Il faut qu’il soit clair que même des libéraux comme Akiva Eldar et moi, qui avons milité en faveur de la création d’un Etat palestinien avant même que l’OLP et le gouvernement israélien n’envisagent ne serait-ce que d’engager une discussion, avons des lignes rouges infranchissables. Si nous pouvons comprendre le besoin d’une reconnaissance des souffrances subies depuis 1948, une part de responsabilité israélienne et le désir d’une certaine forme de dédommagement, l’arrivée massive de Palestiniens en Israël est une éventualité que nous ne pouvons accepter en tant qu’Israéliens.

La raison pour laquelle les Israéliens sont réticents à signer un accord de paix avec les Palestiniens est qu’ils ne pensent pas qu’un tel accord garantira la sécurité à long terme du pays et sa survie. Ils sont effrayés à l’idée que la solution à deux Etats se transforme en solution à deux étapes : qu’une fois un Etat palestinien établi en Cisjordanie et à Gaza, les Palestiniens continueront à réclamer le droit au retour en Israël. En conséquence, Israël ne serait jamais définitivement accepté par le monde arabe alors qu’il aura cédé sur les implantations. Et l’Etat juif resterait donc un pays menacé par ses voisins.

Par cette demande d’application stricte du droit au retour, telle qu’Erekat semble l’exprimer, les Palestiniens condamnent Israël et toute la région, mais eux-mêmes également, à de nouvelles décennies de violences et de souffrances. Cette théorie qui voudrait que les Israéliens finssent par abandonner le projet d’un Etat pour le peuple juif est erronée. Considérant ce qui s’est passé au XXe siècle, il est sûr qu’Israël se battra jusqu’à son dernier souffle.

Je n’espère pas que les Palestiniens éprouvent soudainement de l’empathie pour l’histoire du peuple juif, car ils n’ont pas besoin de s’identifier à nous pour comprendre qu’il y a un choix à faire : la solution à deux Etats ou une plongée de la région dans le chaos, en comparaison de laquelle les explosions de violence de ces dernières années apparaîtront comme des chamailleries.

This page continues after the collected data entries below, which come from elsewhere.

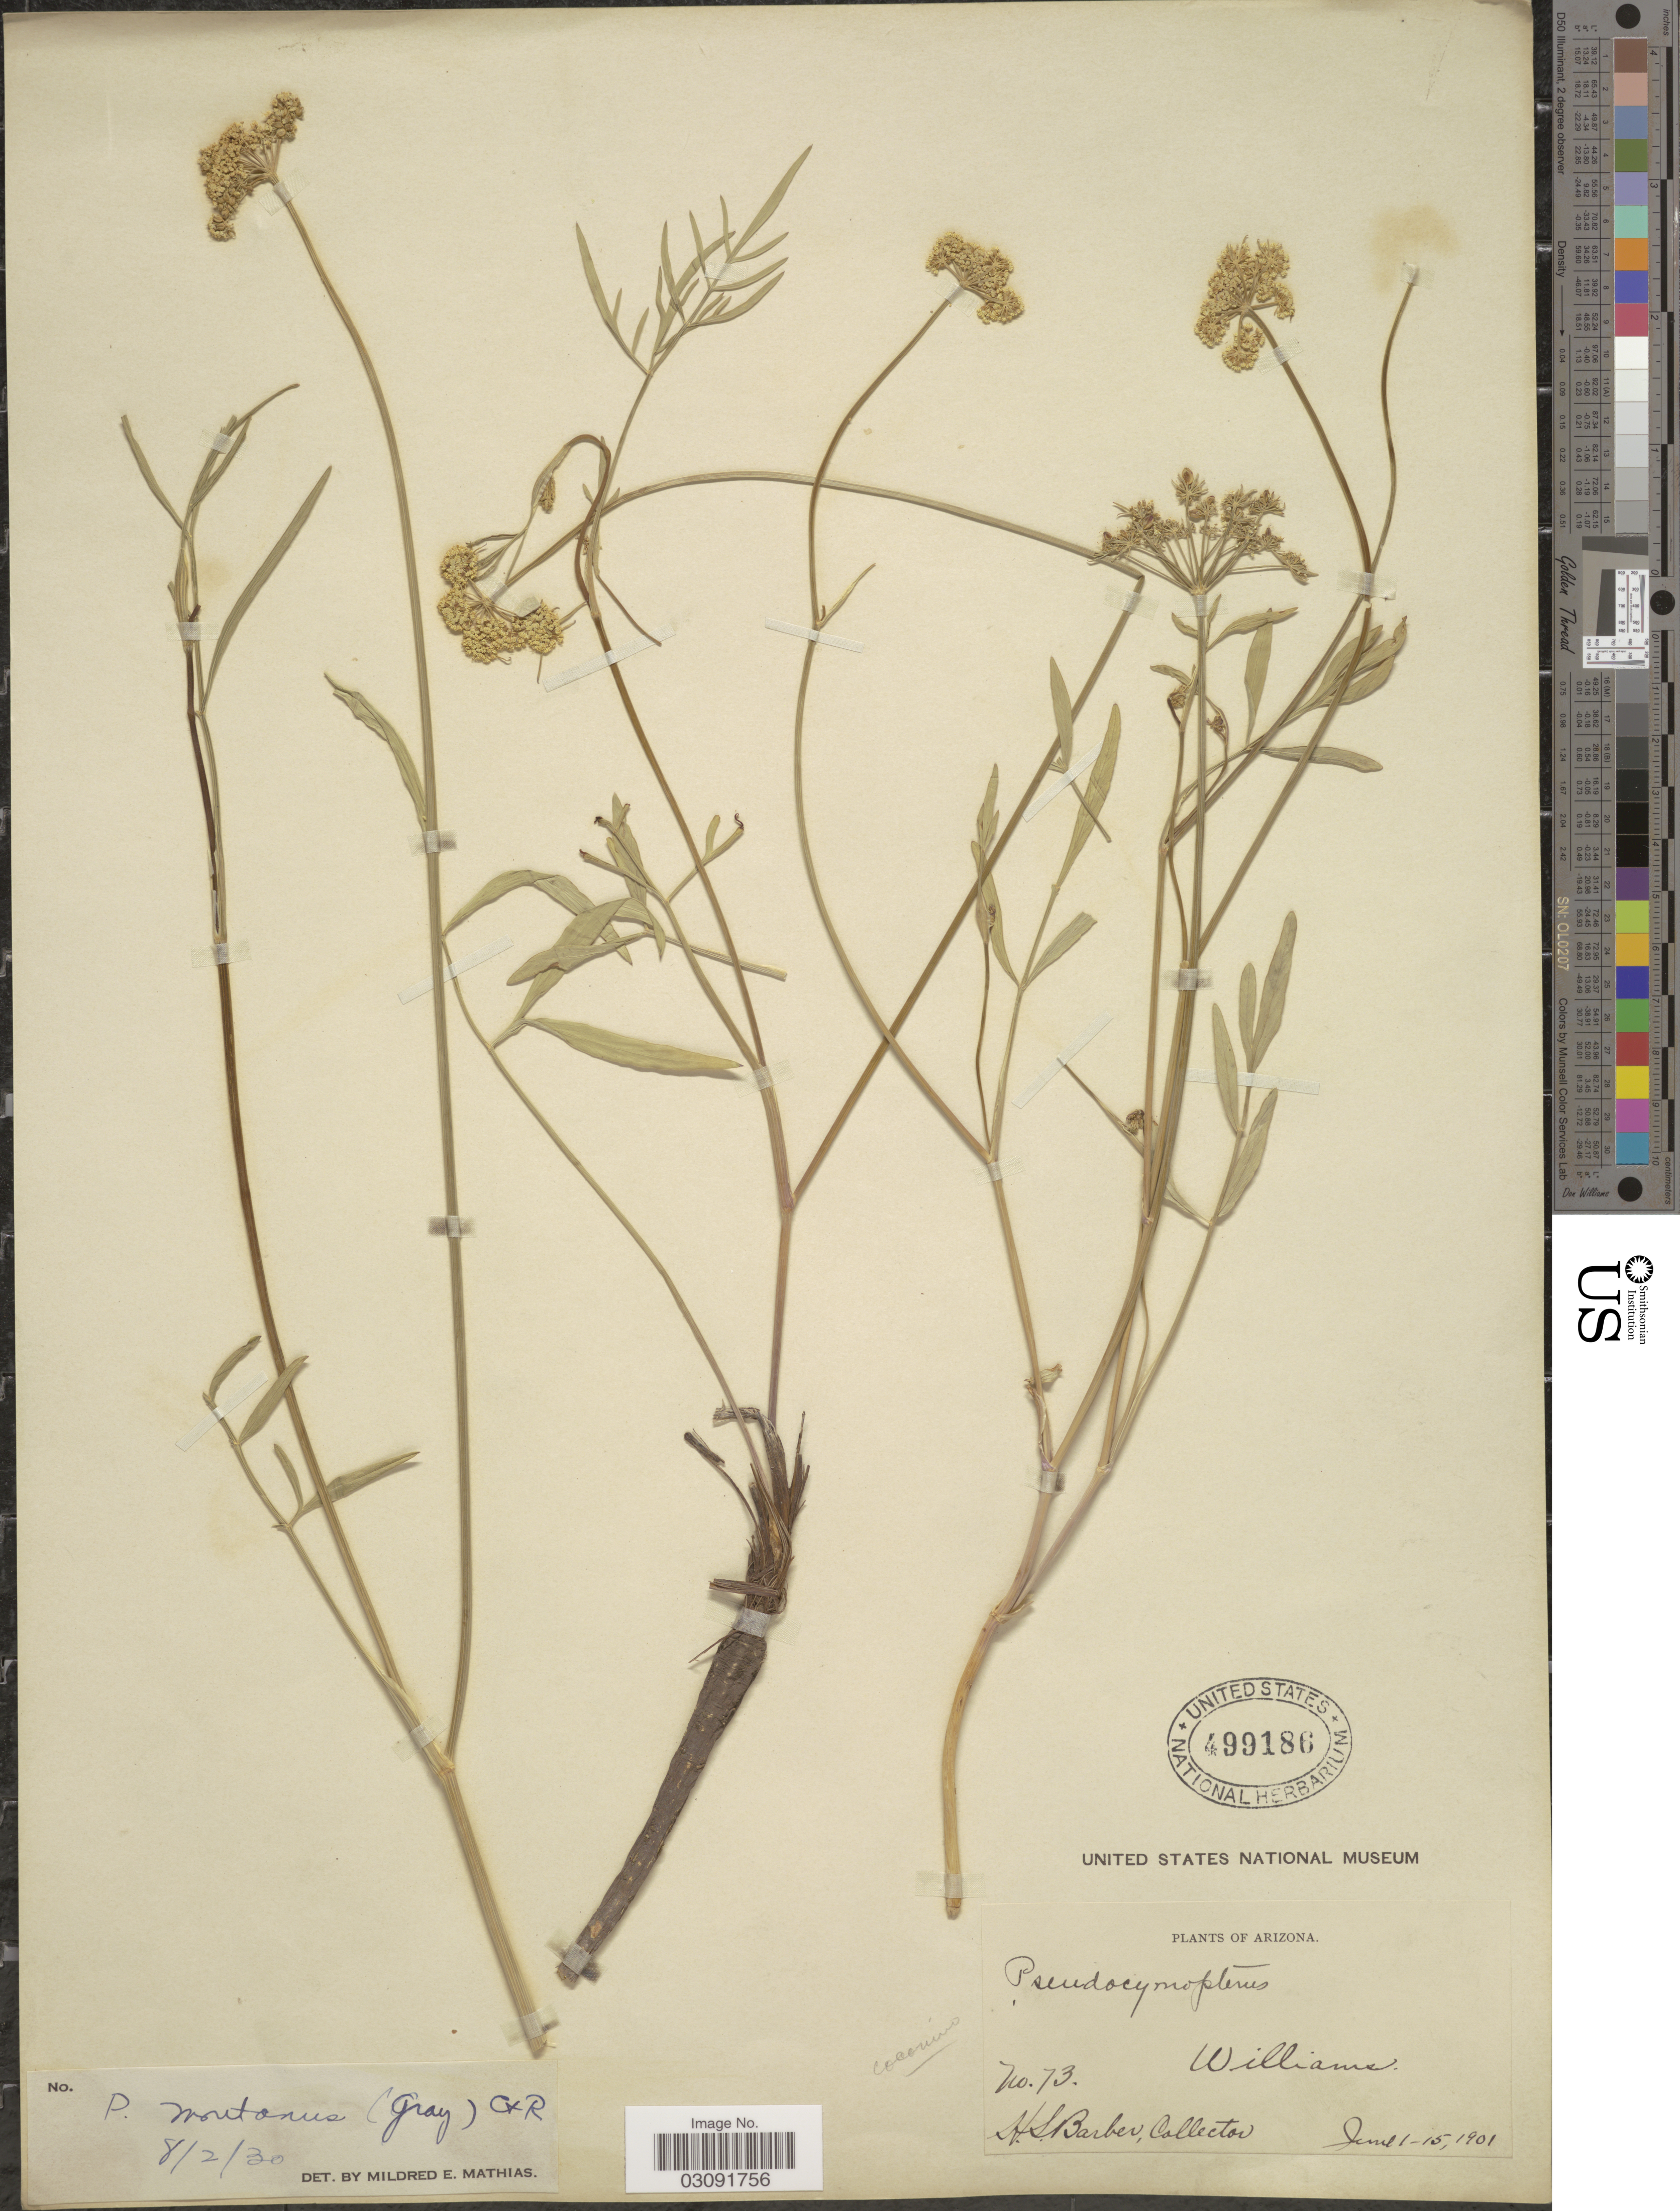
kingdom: Plantae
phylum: Tracheophyta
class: Magnoliopsida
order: Apiales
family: Apiaceae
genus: Pseudocymopterus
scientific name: Pseudocymopterus montanus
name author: (A. Gray) J.M. Coult. & Rose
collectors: H. Barber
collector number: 73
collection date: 1901-06-01/1901-06-15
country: United States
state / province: Arizona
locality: Williams, Coconino.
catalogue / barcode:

Les Palestiniens doivent aussi comprendre que le système politique israélien et la conscience collective du pays sont paralysés. Avec toute la force militaire d’Israël, son incroyable créativité en termes d’innovation technologique et culturelle, très peu de choses peuvent être espérées de l’actuel gouvernement en termes de courage politique. Bien qu’aux yeux du monde Israël soit la plus forte des parties au conflit, le paradoxe est qu’à l’heure actuelle ce sont bien les Palestiniens qui vont décider de l’avenir de la région.

S’ils tentent de capitaliser les succès internationaux obtenus pour pousser l’avantage jusqu’à exiger l’application du droit au retour, ils répèteront l’erreur historique de 1947, en refusant à nouveau la partition de la Palestine mandataire. Il nous reste à espérer qu’ils suivront plutôt Salaam Fayad et choisiront une vie de dignité, de paix et de liberté au côté d’Israël.